Investors love to attach an ex-post narrative to any price action, and this time the blame was on Trump’s erratic policies, the reduced attractiveness of US assets, and ‘’China dumping’’.
But there is a much bigger catalyst for the USD to sell-off more: FX hedging flows from proper ‘’whales’’.
These whales control $30 trillion (!) in USD-denominated assets, of which 13 trillion is in equities and the remaining portion is in fixed income instruments. You may know these whales by their common names: GPIF, Norges Fund, CPPIB, APG, SuperAnnuation…
Foreign pension funds, insurance companies, and asset managers are the true whales that could dump more in an attempt to correct their sizeable and secular ‘’under-hedging’’ of USD risk:
But why are these big whales ’’under-hedged’’ in their USD risk?
Or in other words: why are they implicitly long trillions and trillions of USD, a position which could generate billions of losses if not hedged going forward?
Imagine you are the CPPIB – Canada’s biggest pension fund with $500bn+ in AuM.
You have to generate a consistent return of ~6-7% to be able to service your liabilities (future pensions), which means you’ll invest in a portfolio of stocks, bonds, real estate and alternatives.
Your liabilities are in CAD (as you’ll pay pensions to Canadians) but your assets can’t only be CAD-denominated because to satisfy your investment needs you’ll need to look into the US stock markets, $- denominated hedge funds, Treasuries etc.
But by investing in USD-denominated assets, you are also implicitly getting exposure to risk.
So – how much USD risk should you hedge? Or namely, how much USD/CAD should you sell as a hedge?
The study above from Schroeders details the industry-standard approach: the top chart looks at the correlation between USDxxx (e.g. USD/CAD) and your investment asset class (e.g. equities).
In the 2009-2024 period, the USD has almost always rallied when stocks sold off.

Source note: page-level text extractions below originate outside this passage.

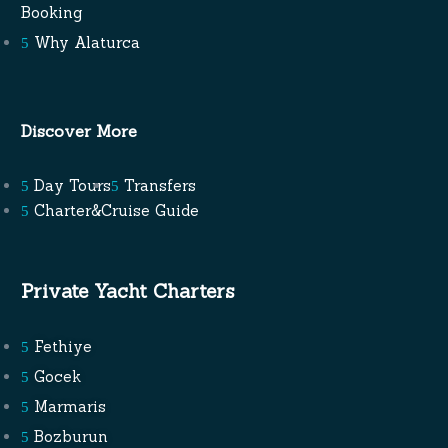
Booking
Why Alaturca
Discover More
Day Tours
Transfers
Charter&Cruise Guide
Private Yacht Charters
Fethiye
Gocek
Marmaris
Bozburun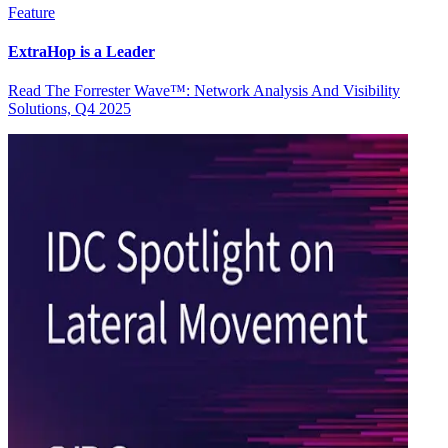
Feature
ExtraHop is a Leader
Read The Forrester Wave™: Network Analysis And Visibility
Solutions, Q4 2025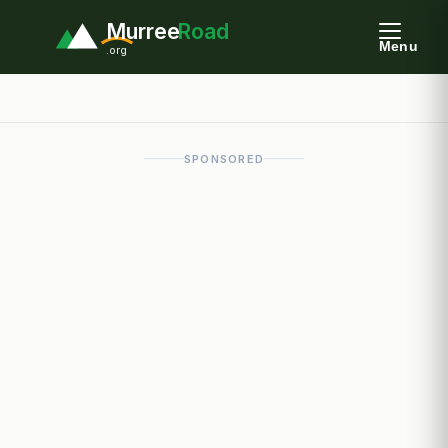
Murree
Road
Menu
.org
SPONSORED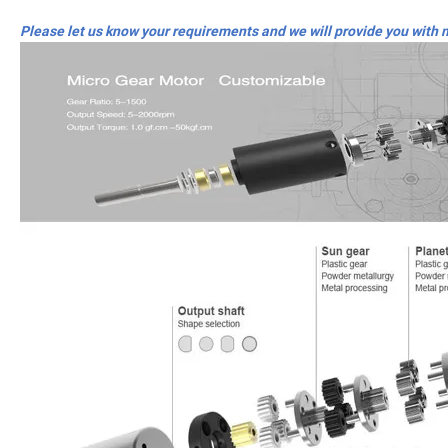
Please let us know your requirements and we will provide you with 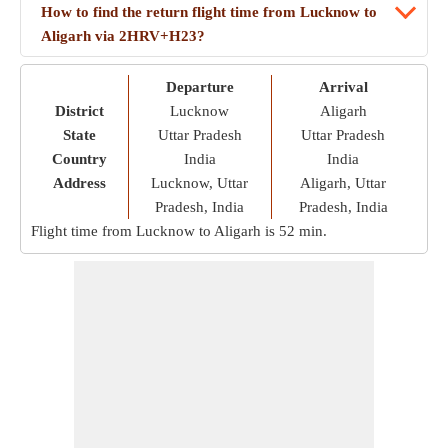
How to find the return flight time from Lucknow to
Aligarh via 2HRV+H23?
Departure
Arrival
District
Lucknow
Aligarh
State
Uttar Pradesh
Uttar Pradesh
Country
India
India
Address
Lucknow, Uttar
Aligarh, Uttar
Pradesh, India
Pradesh, India
Flight time from Lucknow to Aligarh is
52 min
.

This is because in risk-off situations, the world scrambled towards the safety of US assets backed by sound policymaking, generating the so-called USD smile: the USD rallies during extreme macro conditions, including extreme pressure.

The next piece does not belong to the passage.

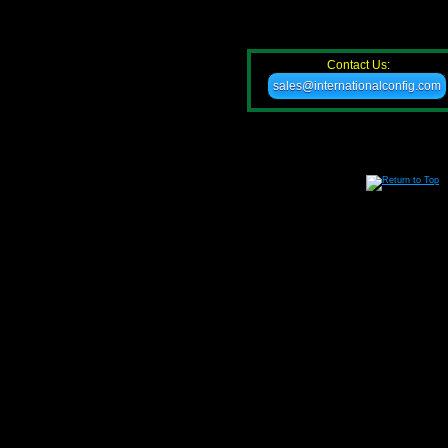
Contact Us:
sales@internationalconfig.com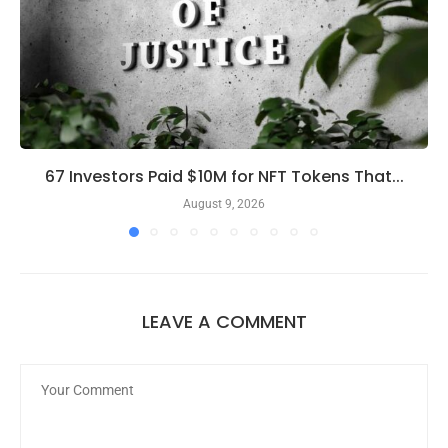
67 Investors Paid $10M for NFT Tokens That...
August 9, 2026
LEAVE A COMMENT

Therefore, for these big whales being ‘’under-hedged’’ was great: if they bought and didn’t hedge their USD risk, when US stocks took a nosedive the USD rally would save them by limiting their losses.
On top of it, given a currency like CAD (table above) is commodity/risk-on cyclical, during equity sell-offs, having an active ‘’long’’ USD/CAD exposure through under-hedging worked even better – and so the suggested USD/CAD FX hedge ratio for a 60/40 portfolio is 40%.
But what happens when the USD does not rally (!) during risk-off environments, exactly as we are witnessing recently?
1) Stock positions denominated in USD generate a mark-to-market loss
2) The implicit short CAD, long USD position compounds the loss
3) Recently, bonds have also lost their hedging properties against equity drawdowns
If continued, this bad tri-fecta would generate vicious losses for these big market whales.
The whales could be then forced to hedge their long USD position, and hence kickstart a multi-trillion US Dollar firesale.